_Problem requirements_:
State how many lines in the entries below contain "Reserved". Write nothing but the number.
___ Task data
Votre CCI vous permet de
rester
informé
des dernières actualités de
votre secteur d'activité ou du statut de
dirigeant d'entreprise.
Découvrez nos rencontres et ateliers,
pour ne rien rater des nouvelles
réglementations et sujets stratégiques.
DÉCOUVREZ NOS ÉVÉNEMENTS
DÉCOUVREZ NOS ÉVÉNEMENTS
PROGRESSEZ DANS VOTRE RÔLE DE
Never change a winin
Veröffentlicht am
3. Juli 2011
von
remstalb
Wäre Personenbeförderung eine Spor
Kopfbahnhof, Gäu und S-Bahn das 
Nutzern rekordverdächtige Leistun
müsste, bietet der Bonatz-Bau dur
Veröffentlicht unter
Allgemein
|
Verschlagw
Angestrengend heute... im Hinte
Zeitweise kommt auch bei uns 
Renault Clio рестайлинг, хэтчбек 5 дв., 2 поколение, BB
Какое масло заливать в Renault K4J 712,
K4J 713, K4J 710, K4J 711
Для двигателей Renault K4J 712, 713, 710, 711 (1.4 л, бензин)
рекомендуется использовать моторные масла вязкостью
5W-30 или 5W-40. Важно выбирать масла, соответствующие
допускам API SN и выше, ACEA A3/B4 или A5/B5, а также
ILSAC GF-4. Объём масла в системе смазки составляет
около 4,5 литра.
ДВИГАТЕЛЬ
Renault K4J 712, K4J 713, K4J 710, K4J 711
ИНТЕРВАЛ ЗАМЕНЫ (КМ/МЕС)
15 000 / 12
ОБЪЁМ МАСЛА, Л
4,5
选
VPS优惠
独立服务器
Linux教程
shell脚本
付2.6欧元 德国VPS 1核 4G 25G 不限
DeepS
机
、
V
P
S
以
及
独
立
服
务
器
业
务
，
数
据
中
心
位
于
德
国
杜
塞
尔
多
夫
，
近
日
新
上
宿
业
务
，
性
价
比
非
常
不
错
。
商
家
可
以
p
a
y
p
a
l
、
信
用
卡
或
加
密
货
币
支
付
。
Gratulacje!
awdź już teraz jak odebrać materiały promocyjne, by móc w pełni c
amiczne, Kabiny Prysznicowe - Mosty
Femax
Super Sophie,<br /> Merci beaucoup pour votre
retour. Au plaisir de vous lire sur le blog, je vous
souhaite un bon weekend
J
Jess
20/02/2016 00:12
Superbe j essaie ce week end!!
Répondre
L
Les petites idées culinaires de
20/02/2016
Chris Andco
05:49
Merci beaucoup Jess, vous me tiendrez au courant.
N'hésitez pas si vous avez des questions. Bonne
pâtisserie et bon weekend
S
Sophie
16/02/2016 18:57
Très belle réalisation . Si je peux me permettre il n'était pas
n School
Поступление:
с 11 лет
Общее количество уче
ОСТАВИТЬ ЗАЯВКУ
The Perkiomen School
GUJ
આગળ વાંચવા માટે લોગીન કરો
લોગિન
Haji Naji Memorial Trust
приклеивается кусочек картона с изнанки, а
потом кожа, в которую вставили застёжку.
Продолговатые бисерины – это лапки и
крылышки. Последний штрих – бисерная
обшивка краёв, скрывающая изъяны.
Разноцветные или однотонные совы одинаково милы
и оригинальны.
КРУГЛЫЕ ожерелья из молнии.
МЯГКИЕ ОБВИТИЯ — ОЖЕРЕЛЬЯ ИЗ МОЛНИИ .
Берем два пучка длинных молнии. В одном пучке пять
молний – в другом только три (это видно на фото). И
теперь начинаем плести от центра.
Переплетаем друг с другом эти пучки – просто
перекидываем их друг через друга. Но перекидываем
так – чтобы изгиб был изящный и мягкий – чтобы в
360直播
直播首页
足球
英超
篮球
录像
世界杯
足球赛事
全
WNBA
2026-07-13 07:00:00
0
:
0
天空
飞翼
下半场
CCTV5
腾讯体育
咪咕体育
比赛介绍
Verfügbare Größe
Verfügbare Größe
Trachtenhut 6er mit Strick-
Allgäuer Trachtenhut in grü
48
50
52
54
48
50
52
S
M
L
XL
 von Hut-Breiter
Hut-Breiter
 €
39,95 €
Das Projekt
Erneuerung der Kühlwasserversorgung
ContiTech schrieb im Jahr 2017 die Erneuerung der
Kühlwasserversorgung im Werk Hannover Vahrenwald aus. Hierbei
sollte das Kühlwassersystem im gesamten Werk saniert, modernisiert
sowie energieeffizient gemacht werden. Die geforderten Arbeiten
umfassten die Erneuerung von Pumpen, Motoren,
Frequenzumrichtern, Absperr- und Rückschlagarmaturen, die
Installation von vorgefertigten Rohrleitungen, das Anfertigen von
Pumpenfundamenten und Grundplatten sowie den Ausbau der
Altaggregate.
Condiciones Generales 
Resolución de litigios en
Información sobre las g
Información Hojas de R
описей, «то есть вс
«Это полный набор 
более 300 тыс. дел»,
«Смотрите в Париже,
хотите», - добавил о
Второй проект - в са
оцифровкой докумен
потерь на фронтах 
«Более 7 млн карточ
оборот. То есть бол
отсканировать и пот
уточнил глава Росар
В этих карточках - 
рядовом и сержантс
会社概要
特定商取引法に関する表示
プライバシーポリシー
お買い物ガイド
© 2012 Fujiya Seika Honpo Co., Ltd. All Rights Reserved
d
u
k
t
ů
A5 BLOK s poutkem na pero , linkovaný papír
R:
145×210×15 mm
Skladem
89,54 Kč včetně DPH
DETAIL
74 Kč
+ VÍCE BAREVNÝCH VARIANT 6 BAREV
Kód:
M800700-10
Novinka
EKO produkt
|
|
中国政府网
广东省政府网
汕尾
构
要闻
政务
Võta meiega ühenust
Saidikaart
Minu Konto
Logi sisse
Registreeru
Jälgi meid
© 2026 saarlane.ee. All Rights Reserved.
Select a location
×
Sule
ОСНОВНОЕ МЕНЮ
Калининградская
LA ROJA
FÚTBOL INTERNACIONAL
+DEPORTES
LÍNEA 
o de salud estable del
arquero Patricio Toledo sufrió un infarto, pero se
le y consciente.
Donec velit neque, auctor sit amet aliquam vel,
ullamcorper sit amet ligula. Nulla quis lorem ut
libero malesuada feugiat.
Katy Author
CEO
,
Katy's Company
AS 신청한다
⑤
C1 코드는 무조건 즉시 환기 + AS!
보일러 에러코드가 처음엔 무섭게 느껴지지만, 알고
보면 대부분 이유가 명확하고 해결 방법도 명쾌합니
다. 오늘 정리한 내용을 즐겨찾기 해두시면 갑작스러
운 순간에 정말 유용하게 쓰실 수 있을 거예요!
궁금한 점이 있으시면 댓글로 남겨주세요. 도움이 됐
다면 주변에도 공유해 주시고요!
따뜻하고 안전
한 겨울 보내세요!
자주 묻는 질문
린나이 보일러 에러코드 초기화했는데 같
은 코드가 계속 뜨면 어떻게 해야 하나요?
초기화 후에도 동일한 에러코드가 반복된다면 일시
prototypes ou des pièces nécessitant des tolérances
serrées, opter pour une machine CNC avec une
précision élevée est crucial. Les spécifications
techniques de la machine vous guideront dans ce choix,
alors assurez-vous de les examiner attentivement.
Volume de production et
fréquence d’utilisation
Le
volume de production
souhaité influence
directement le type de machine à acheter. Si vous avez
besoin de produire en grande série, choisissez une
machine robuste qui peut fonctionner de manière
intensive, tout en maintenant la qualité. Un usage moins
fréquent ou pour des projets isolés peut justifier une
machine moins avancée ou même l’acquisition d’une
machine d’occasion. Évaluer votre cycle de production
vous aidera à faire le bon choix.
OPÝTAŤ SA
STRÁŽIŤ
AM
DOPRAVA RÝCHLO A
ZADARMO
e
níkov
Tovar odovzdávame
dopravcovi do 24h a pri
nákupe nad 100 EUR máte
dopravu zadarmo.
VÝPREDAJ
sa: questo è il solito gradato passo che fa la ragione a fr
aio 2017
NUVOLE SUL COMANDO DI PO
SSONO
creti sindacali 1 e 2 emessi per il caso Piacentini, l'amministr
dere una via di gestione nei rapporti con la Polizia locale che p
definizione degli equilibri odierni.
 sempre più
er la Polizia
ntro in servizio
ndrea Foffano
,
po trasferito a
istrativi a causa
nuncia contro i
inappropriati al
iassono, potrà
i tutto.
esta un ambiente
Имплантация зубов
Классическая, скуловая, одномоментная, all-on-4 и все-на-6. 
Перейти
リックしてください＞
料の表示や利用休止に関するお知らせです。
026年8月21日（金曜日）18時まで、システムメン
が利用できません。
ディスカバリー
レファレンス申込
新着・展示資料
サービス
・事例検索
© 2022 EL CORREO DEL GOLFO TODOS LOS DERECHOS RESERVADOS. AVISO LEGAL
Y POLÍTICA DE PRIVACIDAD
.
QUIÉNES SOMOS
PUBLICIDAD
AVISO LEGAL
______
_Result_:
2